VarBridge: Fast lifting of variants from a source to a target genome using a source-to-target genome alignment
VarBridge lifts variants from a source to a target genome using an alignment of the source to the target genome.
VarBridge can be built from source using a recursive clone and make. VarBridge depends on HTSlib and Boost.
git clone --recursive https://github.com/tobiasrausch/VarBridge.git
cd VarBridge/
make all
For a new telomere-to-telomere assembly (asm) and variants of a sample S1 against that assembly (asm.bcf) the lifting to GRCh38 requires an alignment of asm against GRCh38 (asm_to_hg38.bam), e.g.:
minimap2 -a -x asm5 --cs hg38.fa asm.fa | samtools sort -O bam -o asm_to_hg38.bam
With such an alignment, VarBridge lifts variants using:
varbridge lift -g hg38.fa -s S1 -a asm.bcf asm_to_hg38.bam
You can redirect the output to a VCF file and also output all non-liftable variants with their closest liftable position in GRCh38.
varbridge lift -g hg38.fa -b out.bed -o out.vcf -s S1 -a asm.bcf asm_to_hg38.bam
Please note that the output VCF is unsorted and thus, you need to sort it using bcftools for indexing.
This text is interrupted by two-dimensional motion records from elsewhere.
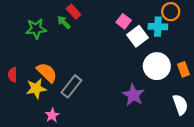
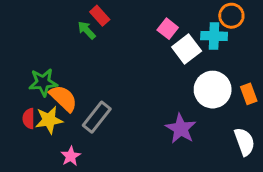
green star: (36, 29) -> (43, 82), moved
red semicircle: (13, 75) -> (29, 119), moved

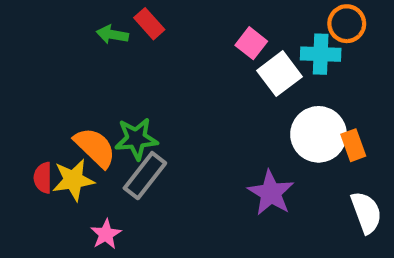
green arrow: (87, 30) -> (112, 35), moved, turned -36
green star: (43, 82) -> (136, 139), moved
orange rectangle: (249, 94) -> (353, 145), moved

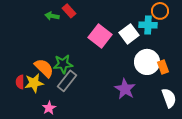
pink square: (251, 43) -> (100, 36), moved, size x1.6

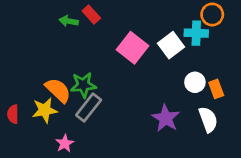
white circle: (147, 62) -> (195, 82), size x0.6
red semicircle: (20, 82) -> (13, 114), moved
white semicircle: (169, 98) -> (208, 119), moved

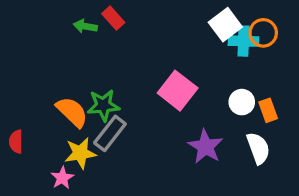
orange circle: (212, 14) -> (263, 33), moved
white square: (171, 45) -> (225, 25), moved
pink square: (132, 48) -> (178, 91), moved
yellow star: (45, 110) -> (80, 153), moved
pink star: (65, 143) -> (62, 178), moved

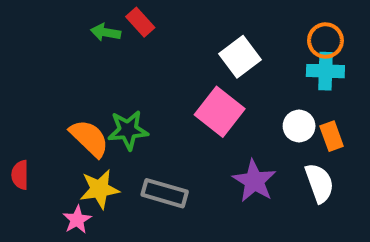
white square: (225, 25) -> (240, 57), moved
cyan cross: (243, 41) -> (325, 71), moved
gray rectangle: (110, 133) -> (165, 193), moved, turned 68

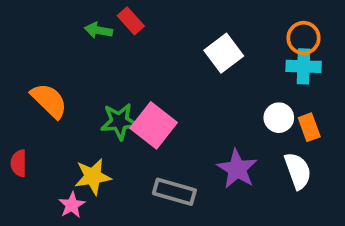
pink square: (220, 112) -> (154, 125), moved
orange semicircle: (89, 138) -> (49, 101), moved
gray rectangle: (165, 193) -> (174, 192), moved

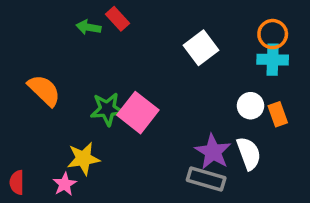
red semicircle: (19, 163) -> (17, 182), moved
white semicircle: (298, 171) -> (249, 153), moved
gray rectangle: (174, 192) -> (206, 179), moved

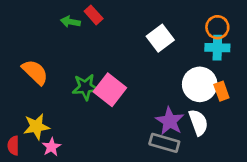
white circle: (250, 106) -> (200, 84), size x1.6
yellow star: (83, 159) -> (36, 127), moved

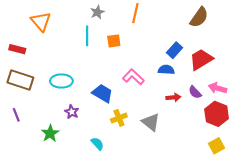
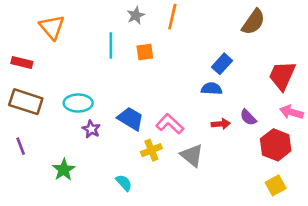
gray star: (97, 12) -> (136, 15), moved
red trapezoid: (201, 59) -> (282, 76), moved, turned -35
pink L-shape: (133, 77) -> (170, 124), moved
pink arrow: (218, 88) -> (291, 112), moved
purple star: (72, 112) -> (91, 129), moved

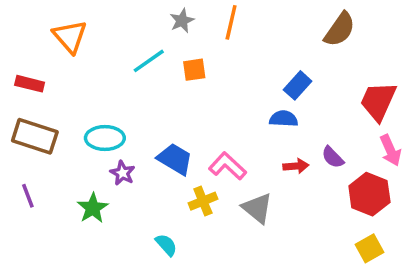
cyan line: (111, 45) -> (149, 61), turned 55
pink arrow: (291, 112) -> (390, 150), turned -130
green star: (64, 170) -> (93, 208), moved

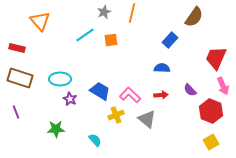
blue rectangle: (298, 85) -> (170, 40), moved
red arrow: (296, 166) -> (161, 95), moved
green star: (93, 208) -> (56, 129), moved, turned 30

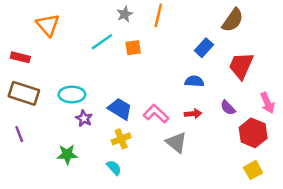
red trapezoid: (216, 58) -> (241, 66), moved
yellow cross: (116, 115) -> (121, 139), moved

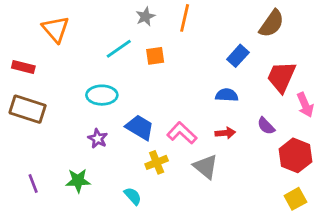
cyan ellipse: (72, 94) -> (102, 95), moved
pink arrow: (267, 103) -> (305, 105), moved
purple line: (19, 134) -> (33, 183), moved
yellow cross: (121, 139) -> (157, 162), moved

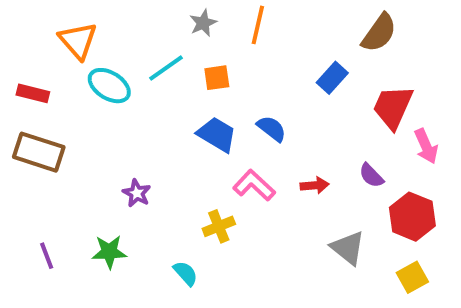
cyan ellipse: (102, 95) -> (109, 86), moved, turned 32
blue semicircle: (227, 95) -> (272, 129), moved, turned 35
blue trapezoid: (140, 127) -> (217, 134), moved
gray triangle: (206, 167) -> (348, 248), moved

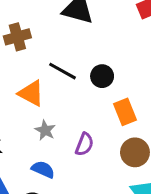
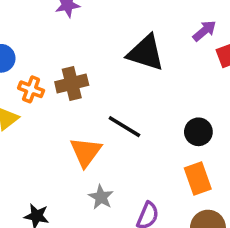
black circle: (102, 76) -> (198, 132), moved
orange triangle: (31, 93) -> (86, 152), turned 36

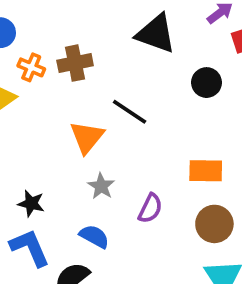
black circle: (198, 132) -> (207, 83), moved
orange rectangle: (198, 178) -> (206, 171), turned -72

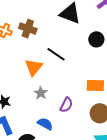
brown cross: (75, 63) -> (28, 29), turned 30
blue semicircle: (94, 236) -> (45, 124), moved

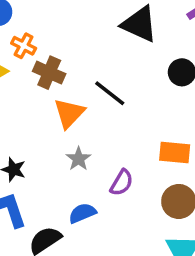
brown cross: (28, 29) -> (49, 73), moved
blue semicircle: (45, 124) -> (82, 213), turned -56

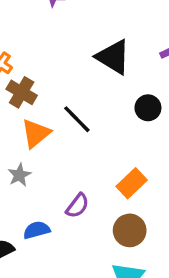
orange rectangle: (175, 152) -> (132, 183), turned -56
gray star: (78, 159) -> (19, 175), moved

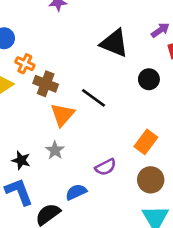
purple semicircle: (77, 206) -> (106, 167), turned 35

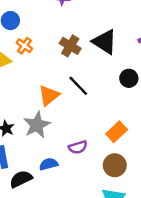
brown cross: (46, 84) -> (70, 46), moved
gray star: (55, 150) -> (37, 125), size x1.6

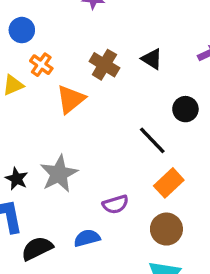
black triangle: (105, 42) -> (152, 59), size x0.6
black line: (78, 86) -> (152, 140), moved
orange triangle: (49, 95) -> (71, 99), moved
blue semicircle: (49, 164) -> (87, 238), moved

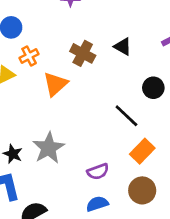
orange cross: (41, 65) -> (29, 56), turned 30
blue semicircle: (87, 238) -> (97, 204), moved

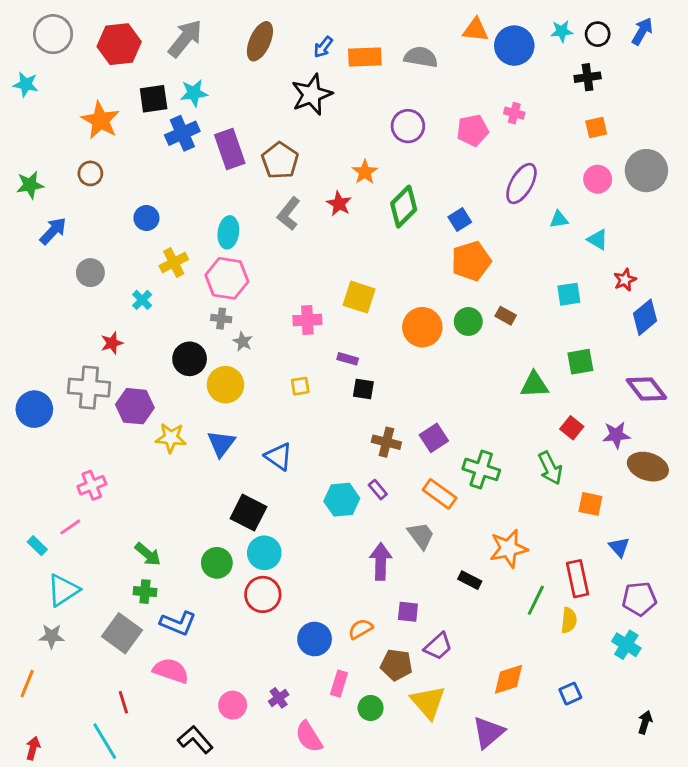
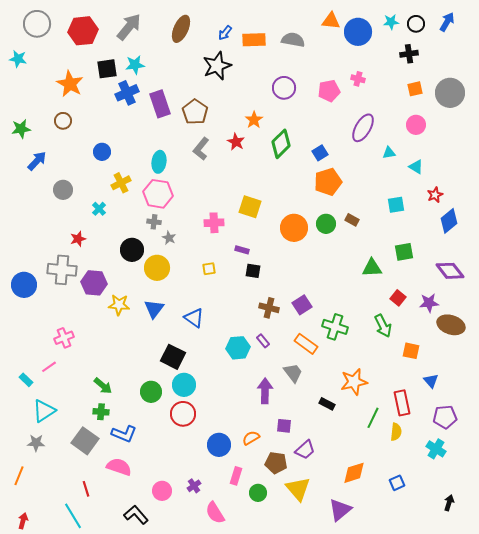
gray circle: (646, 171) -> (450, 93), moved

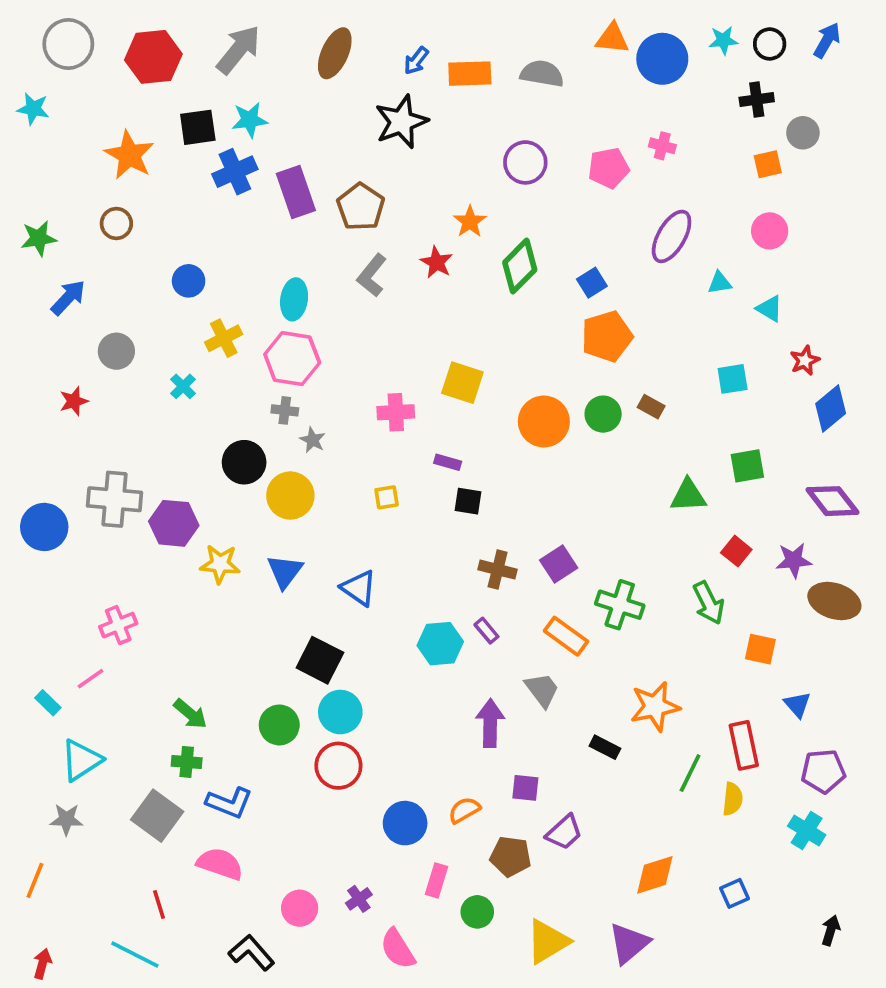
gray circle: (450, 93) -> (803, 133), moved, size x0.6
red star: (78, 239) -> (74, 401), moved
yellow triangle: (298, 489) -> (548, 941), moved, turned 40
cyan line: (73, 516) -> (135, 954), turned -32

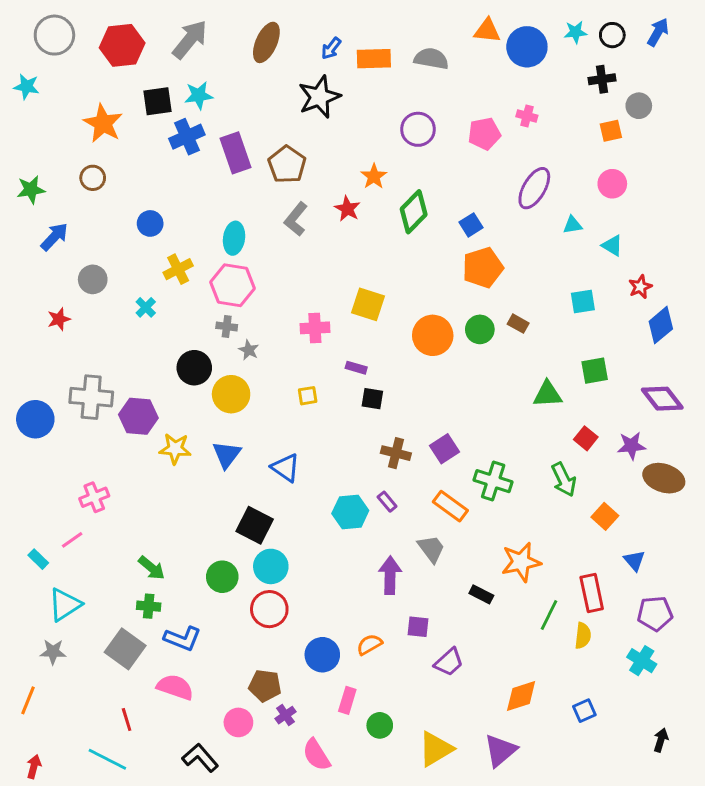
orange square: (760, 649) -> (605, 516), turned 30
brown pentagon: (511, 856) -> (265, 686), moved

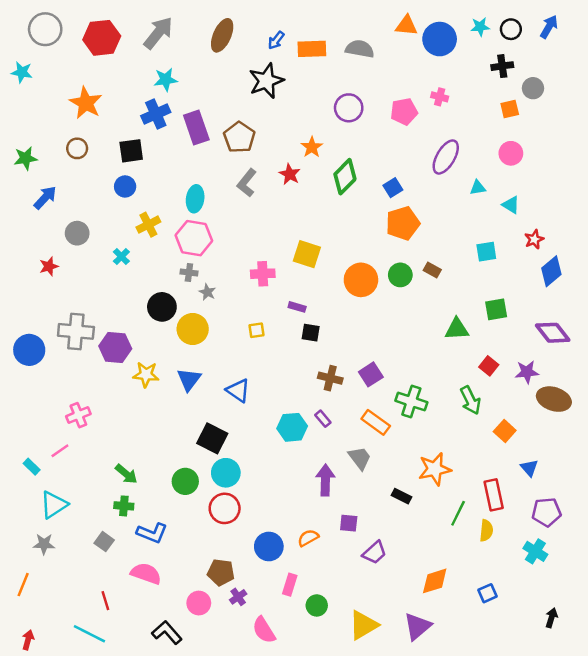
black square: (157, 101) -> (131, 151), moved
gray square: (125, 649) -> (104, 542), size x0.6

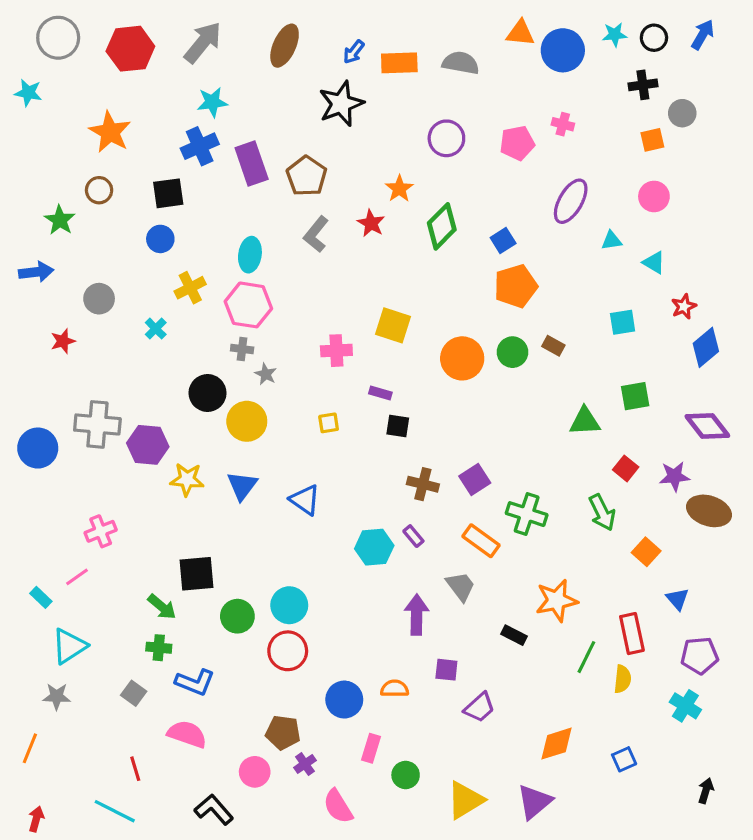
green star: (26, 158) -> (60, 220), moved, turned -30
blue arrow: (45, 198) -> (36, 272), moved, turned 40
black square: (212, 438) -> (197, 574), moved, turned -32
orange semicircle: (308, 538) -> (395, 689), turned 30

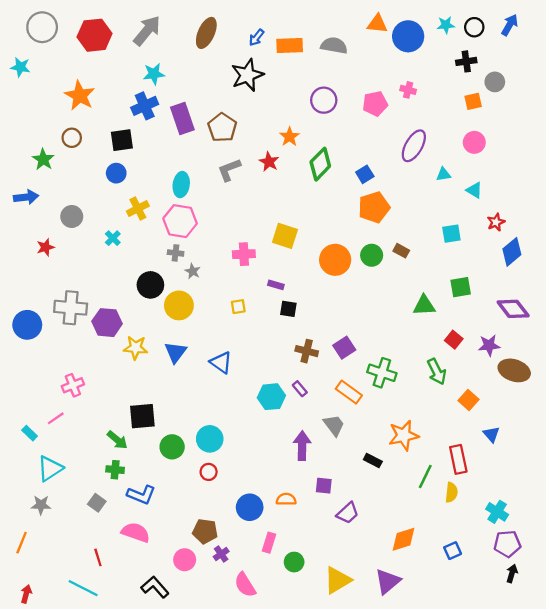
gray L-shape: (316, 234) -> (229, 170), turned 30
red circle: (288, 651) -> (209, 472), size x0.6
purple pentagon: (700, 656) -> (507, 544), moved

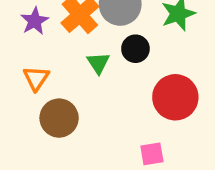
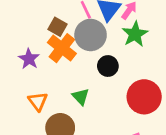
green triangle: (98, 63) -> (81, 97), moved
bcftools sort out.vcf > sorted.vcf
Variants where the ALT allele in the assembly is the REF allele in the target genome (GRCh38) get the flag REF_ALT_SWAP. Please note that homozygous alternative variants on the assembly with a 1/1 genotype are then converted to 0/0 for the target genome if there is a REF_ALT_SWAP. You can use bcftools to filter such non-variant sites.
bcftools view --min-ac 1 sorted.vcf
VarBridge is free and open source (BSD). Consult the accompanying LICENSE file for more details.
HTSlib is heavily used for alignment processing. Boost for various data structures and algorithms and Edlib for alignments of the REF and ALT allele to the target genome.